[What is expected]
Can you arrange the data from the line containing "ข้อมูลจำเพาะ Snowwolf Mfeng 200W" through the line containing "Купить в 1 клик", both included, as a JSON list of strings with one string per line? Omit blank lines and the picture markers.

(Page-level text extractions)
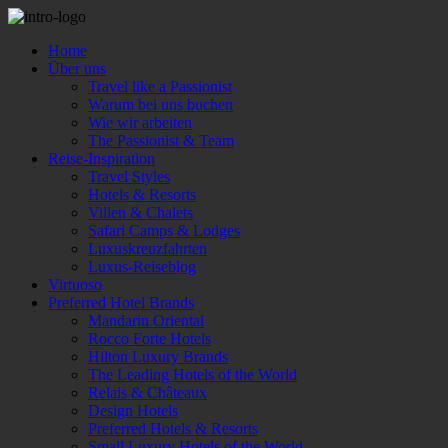
Home
Über uns
Travel like a Passionist
Warum bei uns buchen
Wie wir arbeiten
The Passionist & Team
Reise-Inspiration
Travel Styles
Hotels & Resorts
Villen & Chalets
Safari Camps & Lodges
Luxuskreuzfahrten
Luxus-Reiseblog
Virtuoso
Preferred Hotel Brands
Mandarin Oriental
Rocco Forte Hotels
Hilton Luxury Brands
The Leading Hotels of the World
Relais & Châteaux
Design Hotels
Preferred Hotels & Resorts
Small Luxury Hotels of the World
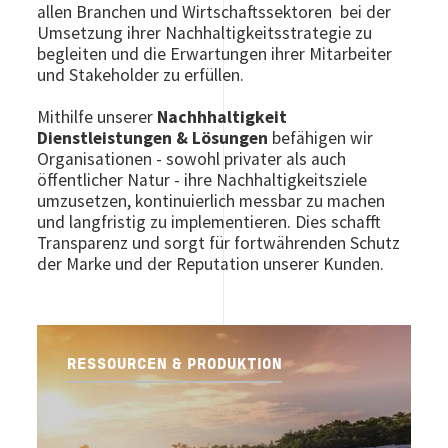
allen Branchen und Wirtschaftssektoren bei der
Umsetzung ihrer Nachhaltigkeitsstrategie zu
begleiten und die Erwartungen ihrer Mitarbeiter
und Stakeholder zu erfüllen.
Mithilfe unserer
Nachhhaltigkeit
Dienstleistungen & Lösungen
befähigen wir
Organisationen - sowohl privater als auch
öffentlicher Natur - ihre Nachhaltigkeitsziele
umzusetzen, kontinuierlich messbar zu machen
und langfristig zu implementieren. Dies schafft
Transparenz und sorgt für fortwährenden Schutz
der Marke und der Reputation unserer Kunden.
RESSOURCEN & PRODUKTION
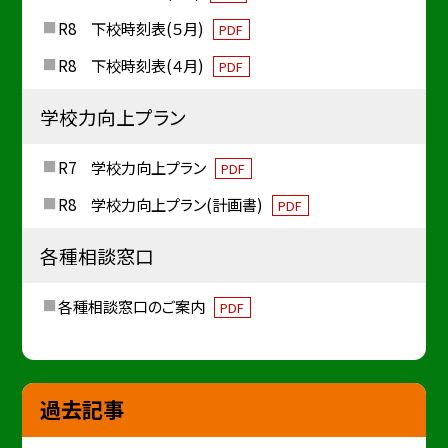
R8 下校時刻表(５月)
PDF
R8 下校時刻表(４月)
PDF
学校力向上プラン
R7 学校力向上プラン
PDF
R8 学校力向上プラン(計画書)
PDF
各種相談窓口
各種相談窓口のご案内
PDF
過去記事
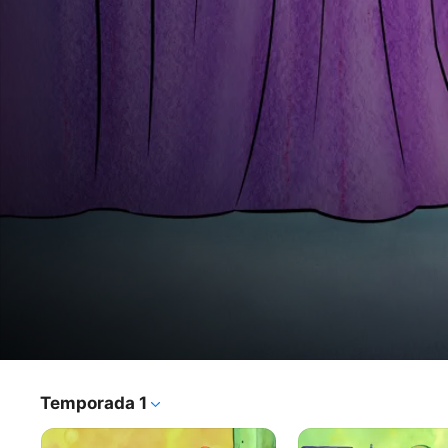
El
Temporada 1
Programa de TV
·
Animación
·
Comedia
Show
El Show de Patricio sigue a la estrella de mar favorita de 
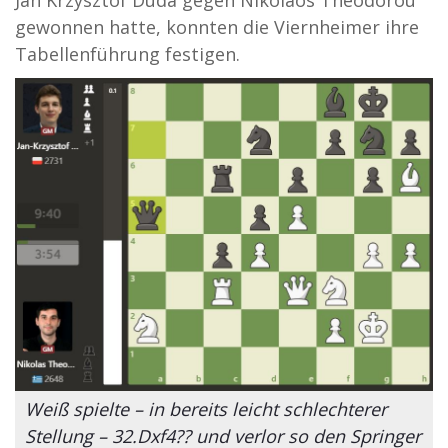
Jan Krzysztof Duda gegen Nikolaos Theodorou
gewonnen hatte, konnten die Viernheimer ihre
Tabellenführung festigen.
Weiß spielte – in bereits leicht schlechterer
Stellung – 32.Dxf4?? und verlor so den Springer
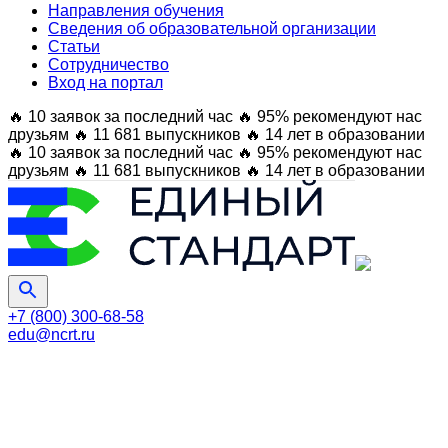
Направления обучения
Сведения об образовательной организации
Статьи
Сотрудничество
Вход на портал
🔥 10 заявок за последний час
🔥 95% рекомендуют нас
друзьям
🔥 11 681 выпускников
🔥 14 лет в образовании
🔥 10 заявок за последний час
🔥 95% рекомендуют нас
друзьям
🔥 11 681 выпускников
🔥 14 лет в образовании
+7 (800) 300-68-58
edu@ncrt.ru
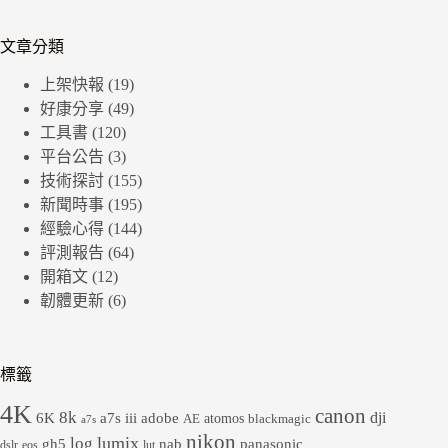
文章分類
上架快報
(19)
好康分享
(49)
工具書
(120)
平台公告
(3)
技術探討
(155)
新聞時事
(195)
經驗心得
(144)
評測報告
(64)
開箱文
(12)
韌體更新
(6)
標籤
4K
canon
8k
dji
6K
a7s iii
adobe
atomos
AE
blackmagic
a7s
nikon
lumix
log
gh5
panasonic
nab
dslr
eos
lut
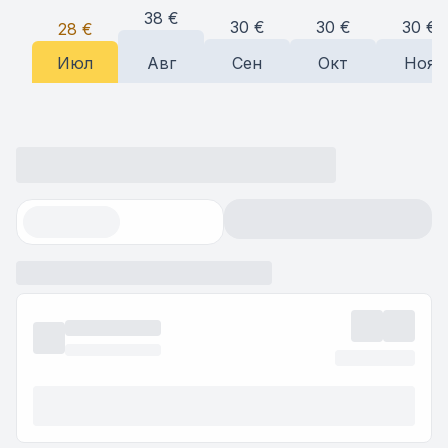
38
€
30
€
30
€
30
€
28
€
Июл
Авг
Сен
Окт
Ноя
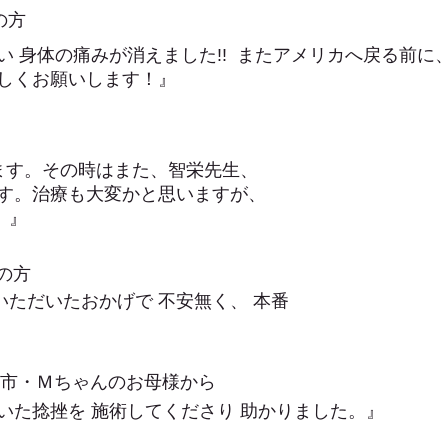
の方
い 身体の痛みが消えました!!
またアメリカへ戻る前に
しくお願いします！』
ます。
その時はまた、智栄先生、
す。
治療も大変かと思いますが、
。』
の方
ただいたおかげで 不安無く、 本番
和市・Ｍちゃんのお母様から
いた捻挫を 施術してくださり 助かりました。』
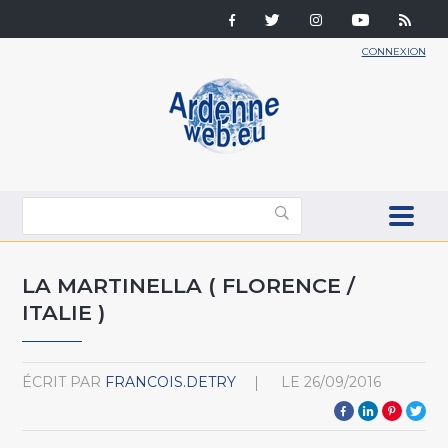
CONNEXION
LA MARTINELLA ( FLORENCE /
ITALIE )
ÉCRIT PAR
FRANCOIS.DETRY
LE
26/09/2016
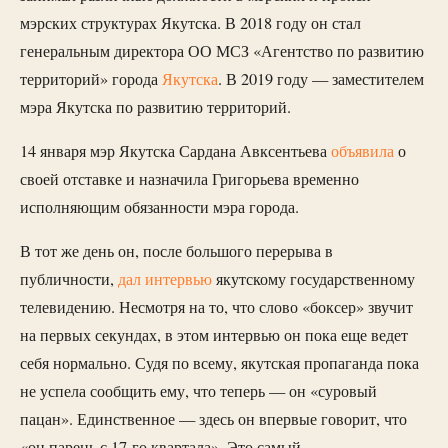
мэрских структурах Якутска. В 2018 году он стал
генеральным директора ОО МСЗ «Агентство по развитию
территорий» города
Якутска
. В 2019 году — заместителем
мэра Якутска по развитию территорий.
14 января мэр Якутска Сардана Авксентьева
объявила
о
своей отставке и назначила Григорьева временно
исполняющим обязанности мэра города.
В тот же день он, после большого перерыва в
публичности,
дал интервью
якутскому государственному
телевидению. Несмотря на то, что слово «боксер» звучит
на первых секундах, в этом интервью он пока еще ведет
себя нормально. Судя по всему, якутская пропаганда пока
не успела сообщить ему, что теперь — он «суровый
пацан». Единственное — здесь он впервые говорит, что
«он парень с 17-го квартала». Это самый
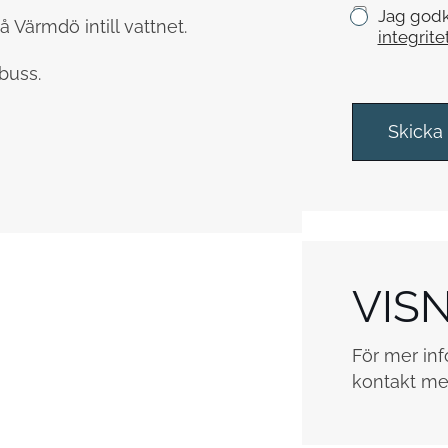
K
Jag godk
e
 Värmdö intill vattnet.
r
integrite
y
buss.
s
s
r
Skicka
u
t
o
r
*
VIS
För mer inf
kontakt me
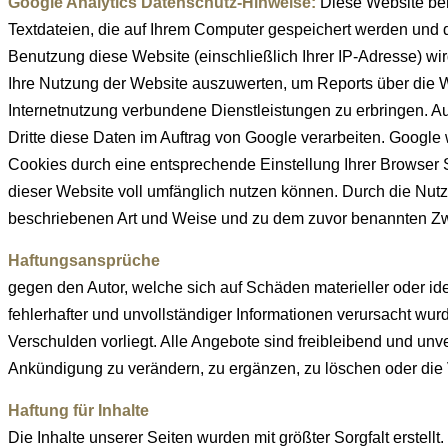
Google Analytics Datenschutz-Hinweise:
Diese Website ben
Textdateien, die auf Ihrem Computer gespeichert werden und 
Benutzung diese Website (einschließlich Ihrer IP-Adresse) wi
Ihre Nutzung der Website auszuwerten, um Reports über die W
Internetnutzung verbundene Dienstleistungen zu erbringen. Au
Dritte diese Daten im Auftrag von Google verarbeiten. Google 
Cookies durch eine entsprechende Einstellung Ihrer Browser S
dieser Website voll umfänglich nutzen können. Durch die Nutz
beschriebenen Art und Weise und zu dem zuvor benannten Z
Haftungsansprüche
gegen den Autor, welche sich auf Schäden materieller oder id
fehlerhafter und unvollständiger Informationen verursacht wur
Verschulden vorliegt. Alle Angebote sind freibleibend und un
Ankündigung zu verändern, zu ergänzen, zu löschen oder die V
Haftung für Inhalte
Die Inhalte unserer Seiten wurden mit größter Sorgfalt erstellt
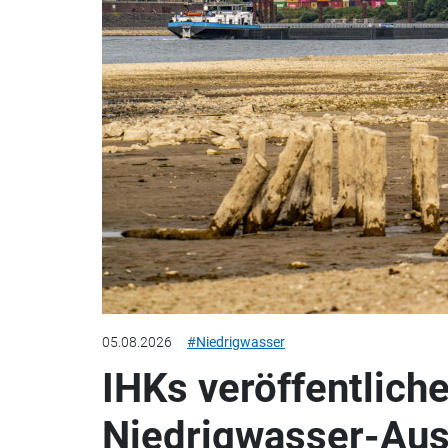
05.08.2026
#Niedrigwasser
IHKs veröffentlich
Niedrigwasser-Au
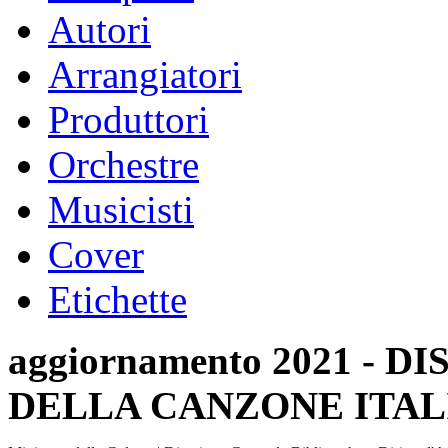
Autori
Arrangiatori
Produttori
Orchestre
Musicisti
Cover
Etichette
aggiornamento 2021 -
DELLA CANZONE ITAL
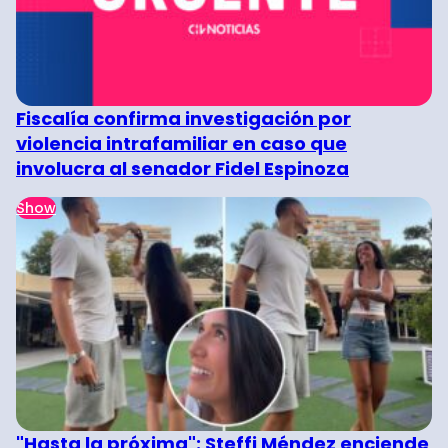
Fiscalía confirma investigación por
violencia intrafamiliar en caso que
involucra al senador Fidel Espinoza
Show
"Hasta la próxima": Steffi Méndez enciende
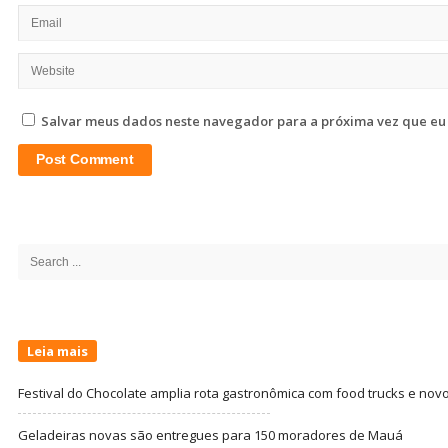
Salvar meus dados neste navegador para a próxima vez que eu
Site
Sidebar
Search
for:
Leia mais
Festival do Chocolate amplia rota gastronômica com food trucks e nov
Geladeiras novas são entregues para 150 moradores de Mauá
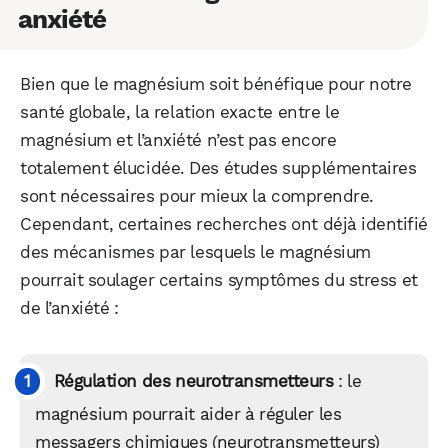
anxiété
Bien que le magnésium soit bénéfique pour notre
santé globale, la relation exacte entre le
magnésium et l’anxiété n’est pas encore
totalement élucidée. Des études supplémentaires
sont nécessaires pour mieux la comprendre.
Cependant, certaines recherches ont déjà identifié
des mécanismes par lesquels le magnésium
pourrait soulager certains symptômes du stress et
de l’anxiété :
Régulation des neurotransmetteurs
: le
magnésium pourrait aider à réguler les
messagers chimiques (neurotransmetteurs)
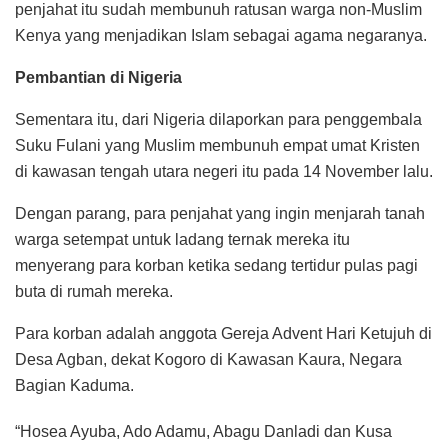
penjahat itu sudah membunuh ratusan warga non-Muslim
Kenya yang menjadikan Islam sebagai agama negaranya.
Pembantian di Nigeria
Sementara itu, dari Nigeria dilaporkan para penggembala
Suku Fulani yang Muslim membunuh empat umat Kristen
di kawasan tengah utara negeri itu pada 14 November lalu.
Dengan parang, para penjahat yang ingin menjarah tanah
warga setempat untuk ladang ternak mereka itu
menyerang para korban ketika sedang tertidur pulas pagi
buta di rumah mereka.
Para korban adalah anggota Gereja Advent Hari Ketujuh di
Desa Agban, dekat Kogoro di Kawasan Kaura, Negara
Bagian Kaduma.
“Hosea Ayuba, Ado Adamu, Abagu Danladi dan Kusa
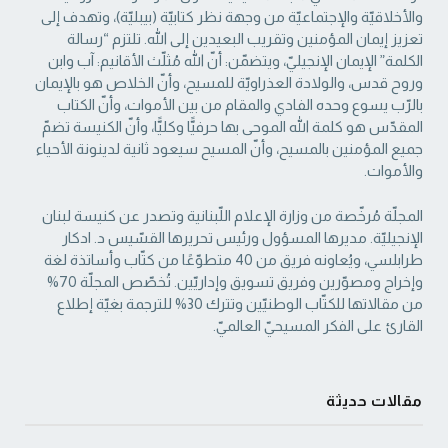
والأخلاقيّة والإجتماعيّة من ‏وجهة نظر كتابيّة (بيبليّة)، وتهدف إلى
تعزيز إيمان المؤمنين وتقريب البعيدين إلى الله. تلتزم “رسالة
‏الكلمة” الإيمان الإنجيليّ، ويتضمّن: أنّ الله مُثلّث الأقانيم: آب وابن
وروح قدس، والولادة العذراويّة ‏للمسيح، وأنّ الخلاص هو بالإيمان
بالرّب يسوع وحده الفادي والمقام من بين الأموات، وأنّ الكتاب
‏المقدّس هو كلمة الله الموحى بها حرفيًّا وكليًّا، وأنّ الكنيسة تضمّ
جميع المؤمنين بالمسيح، وأنّ المسيح ‏سيعود ثانية لدينونة الأحياء
والأموات. ‏
المجلّة مُرخّصة من وزارة الإعلام اللّبنانية وتصدر عن كنيسة لبنان
الإنجيليّة. مديرها المسؤول ‏ورئيس تحريرها القسّيس د. ادكار
طرابلسي، ويُعاونه فريق من 40 متطوّعًا من كتّاب وأساتذة لغة
‏وإخراج ومصوّرين وفريق تسويق وإداريّين. تُخصّص المجلّة 70%
من مقالاتها للكتّاب الوطنيّين ‏وتترك 30% للترجمة بغيّة إطلاع
القارئ على الفكر المسيحيّ العالميّ.‏
مقالات حديثة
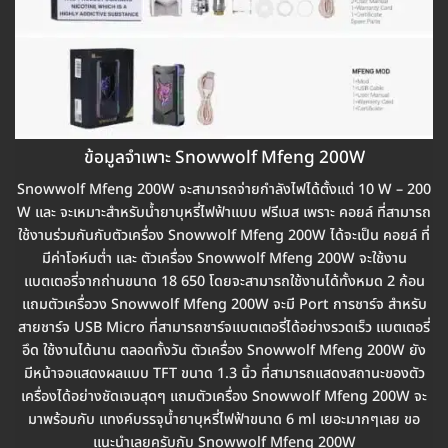
ข้อมูลจำเพาะ Snowwolf Mfeng 200W
Snowwolf Mfeng 200W จะสามารถจ่ายกำลังไฟได้ตั้งแต่ 10 W – 200
W และ จะเหมาะสำหรับน้ำยาบุหรี่ไฟฟ้าแบบ ฟรีเบส เพราะ คอยล์ ที่สามารถ
ใช้งานร่วมกันกับตัวเครื่อง Snowwolf Mfeng 200W ได้จะเป็น คอยล์ ที่
มีค่าโอห์มต่ำ และ ตัวเครื่อง Snowwolf Mfeng 200W จะใช้งาน
แบตเตอรี่จากถ่านขนาด 18 650 โดยจะสามารถใช้งานได้ทั้งหมด 2 ก้อน
แถมตัวเครื่อวง Snowwolf Mfeng 200W จะมี Port การชาร์จ สำหรับ
สายชาร์จ USB Micro ที่สามารถชาร์จแบตเตอรี่ได้อย่างรวดเร็ว แบตเตอรี่
อึด ใช้งานได้นาน ตลอดทั้งวัน ตัวเครื่อง Snowwolf Mfeng 200W ยัง
มีหน้าจอแสดงผลแบบ TFT ขนาด 1.3 นิ้ว ที่สามารถแสดงสถานะของตัว
เครื่องได้อย่างชัดเจนสุดๆ แถมตัวเครื่อง Snowwolf Mfeng 200W จะ
มาพร้อมกับ แทงค์บรรจุน้ำยาบุหรี่ไฟฟ้าขนาด 6 ml เยอะมากๆเลย ขอ
แนะนำเลยครับกับ Snowwolf Mfeng 200W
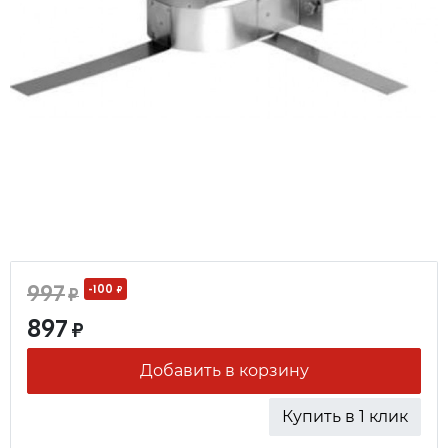
997
-100
₽
₽
897
₽
Добавить в корзину
Купить в 1 клик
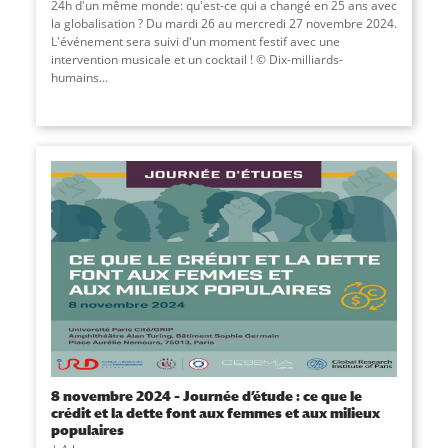
24h d'un même monde: qu'est-ce qui a changé en 25 ans avec
la globalisation ? Du mardi 26 au mercredi 27 novembre 2024.
L'événement sera suivi d'un moment festif avec une
intervention musicale et un cocktail ! © Dix-milliards-
humains...
8 novembre 2024 – Journée d’étude : ce que le
crédit et la dette font aux femmes et aux milieux
populaires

[Exercise result]
[
  "ข้อมูลจำเพาะ Snowwolf Mfeng 200W",
  "Snowwolf Mfeng 200W จะสามารถจ่ายกำลังไฟได้ตั้งแต่ 10 W – 200",
  "W และ จะเหมาะสำหรับน้ำยาบุหรี่ไฟฟ้าแบบ ฟรีเบส เพราะ คอยล์ ที่สามารถ",
  "ใช้งานร่วมกันกับตัวเครื่อง Snowwolf Mfeng 200W ได้จะเป็น คอยล์ ที่",
  "มีค่าโอห์มต่ำ และ ตัวเครื่อง Snowwolf Mfeng 200W จะใช้งาน",
  "แบตเตอรี่จากถ่านขนาด 18 650 โดยจะสามารถใช้งานได้ทั้งหมด 2 ก้อน",
  "แถมตัวเครื่อวง Snowwolf Mfeng 200W จะมี Port การชาร์จ สำหรับ",
  "สายชาร์จ USB Micro ที่สามารถชาร์จแบตเตอรี่ได้อย่างรวดเร็ว แบตเตอรี่",
  "อึด ใช้งานได้นาน ตลอดทั้งวัน ตัวเครื่อง Snowwolf Mfeng 200W ยัง",
  "มีหน้าจอแสดงผลแบบ TFT ขนาด 1.3 นิ้ว ที่สามารถแสดงสถานะของตัว",
  "เครื่องได้อย่างชัดเจนสุดๆ แถมตัวเครื่อง Snowwolf Mfeng 200W จะ",
  "มาพร้อมกับ แทงค์บรรจุน้ำยาบุหรี่ไฟฟ้าขนาด 6 ml เยอะมากๆเลย ขอ",
  "แนะนำเลยครับกับ Snowwolf Mfeng 200W",
  "997",
  "-100",
  "₽",
  "₽",
  "897",
  "₽",
  "Добавить в корзину",
  "Купить в 1 клик"
]